(Input records)
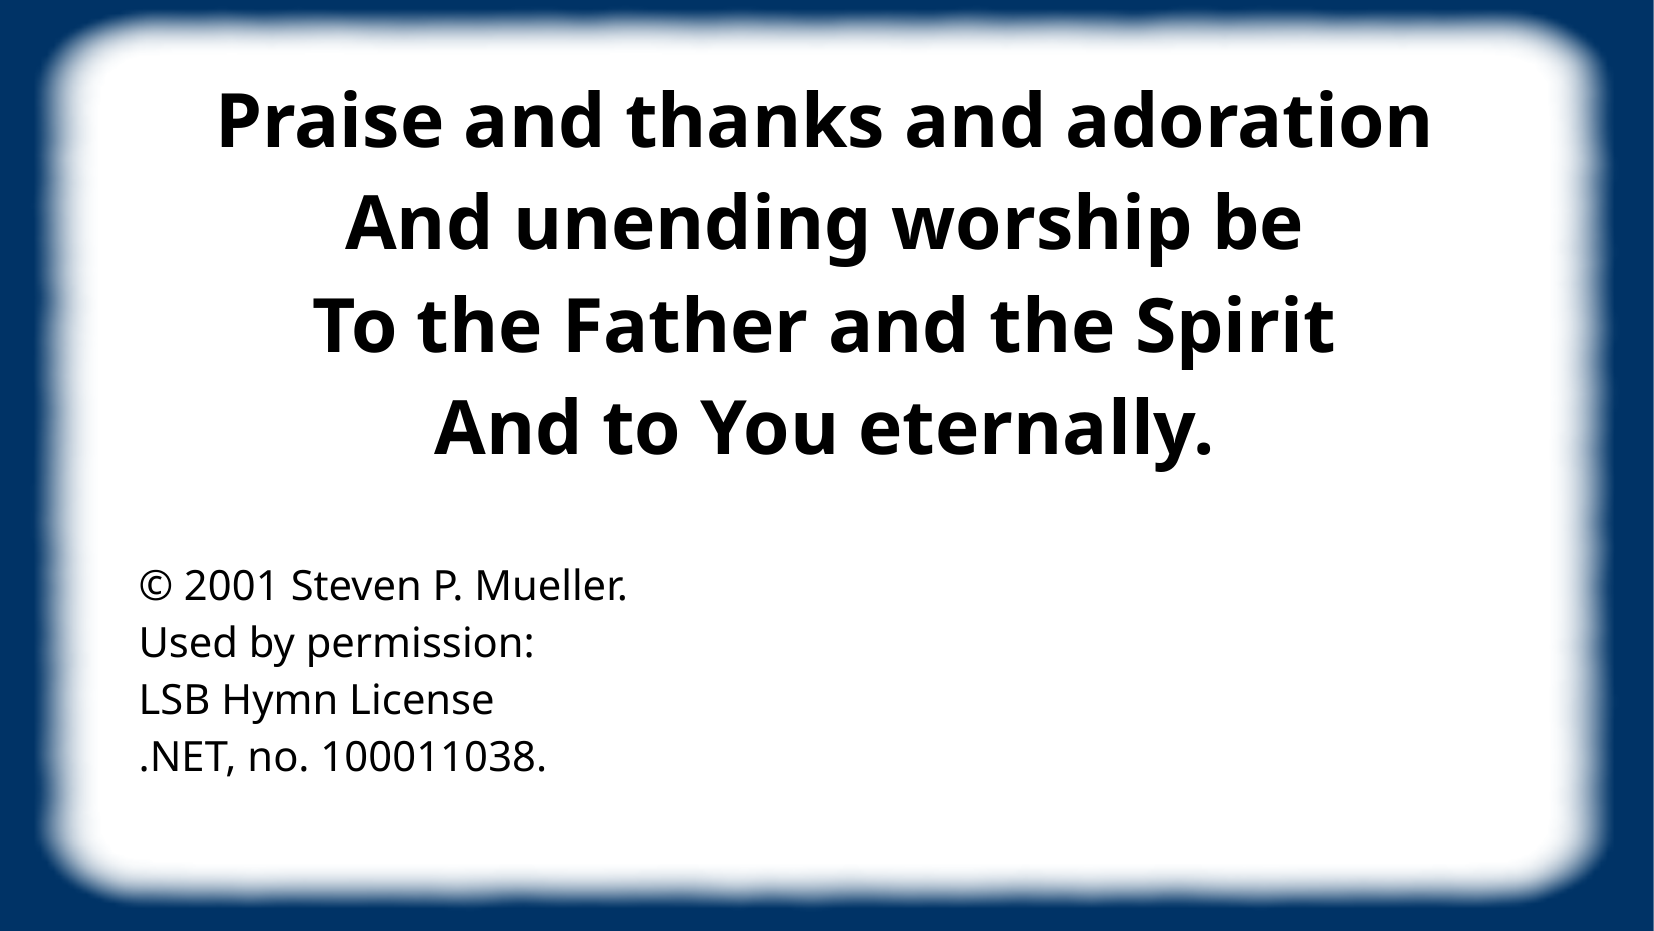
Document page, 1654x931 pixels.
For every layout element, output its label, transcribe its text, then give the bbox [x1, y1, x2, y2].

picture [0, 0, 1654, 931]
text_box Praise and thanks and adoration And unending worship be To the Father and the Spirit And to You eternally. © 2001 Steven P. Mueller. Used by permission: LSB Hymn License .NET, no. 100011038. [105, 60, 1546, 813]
--
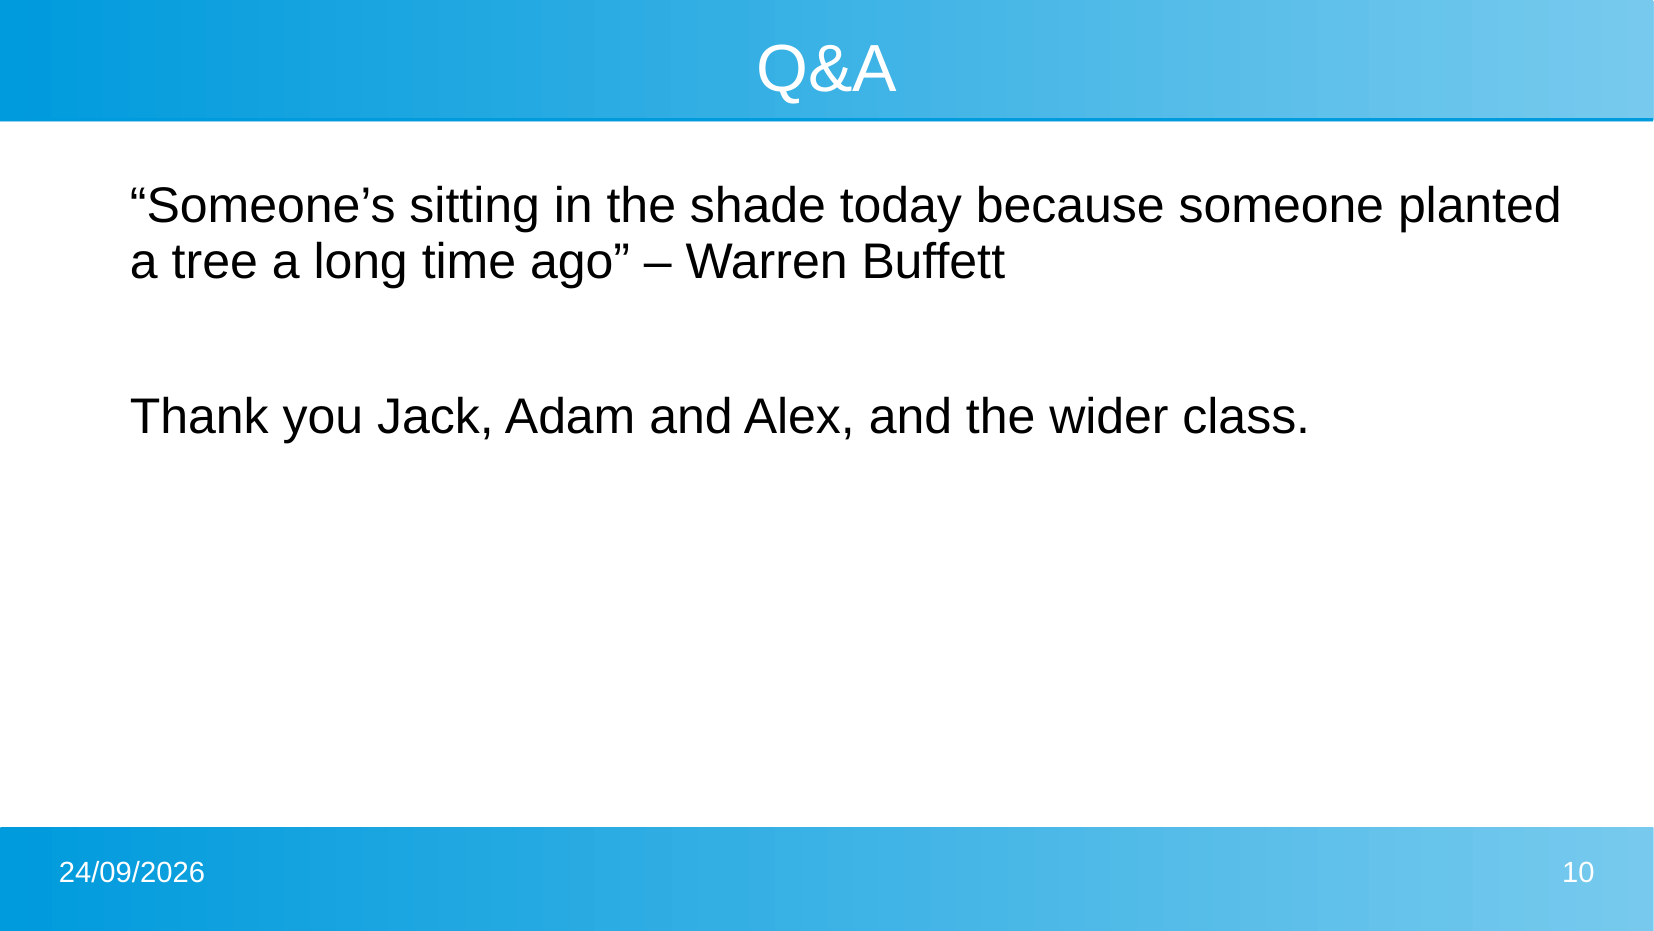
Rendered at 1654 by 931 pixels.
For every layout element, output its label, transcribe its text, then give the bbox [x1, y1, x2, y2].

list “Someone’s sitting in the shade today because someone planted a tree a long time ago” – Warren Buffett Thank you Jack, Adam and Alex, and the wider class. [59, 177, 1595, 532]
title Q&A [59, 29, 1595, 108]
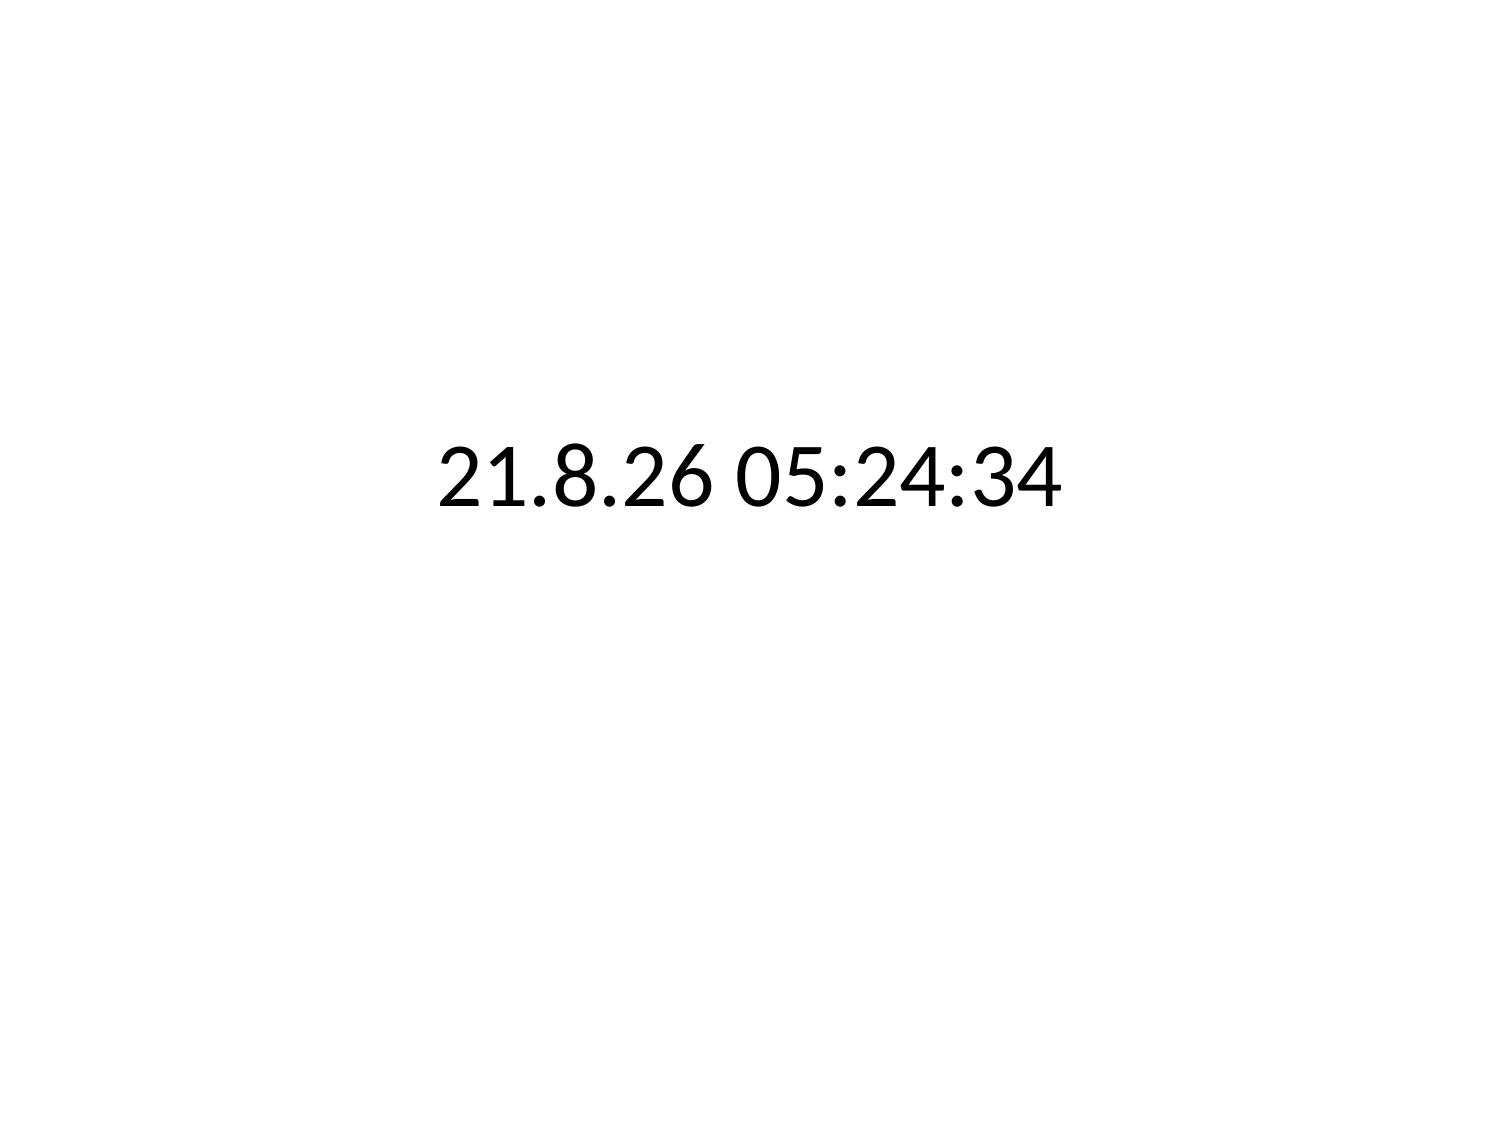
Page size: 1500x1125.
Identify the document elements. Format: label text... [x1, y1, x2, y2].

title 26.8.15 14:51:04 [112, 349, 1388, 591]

(Exercise description) Copy the records from the line with "Document page, 1654x931 pixels." up to and including the line with "text_box Praise and", swapping "transcribe" for "write out" and leaving everything else unchanged.

(Reply)
Document page, 1654x931 pixels.
For every layout element, output its label, write out its text, then give the bbox [x1, y1, x2, y2].

picture [0, 0, 1654, 931]
text_box Praise and thanks and adoration And unending worship be To the Father and the Spirit And to You eternally. © 2001 Steven P. Mueller. Used by permission: LSB Hymn License .NET, no. 100011038. [105, 60, 1546, 813]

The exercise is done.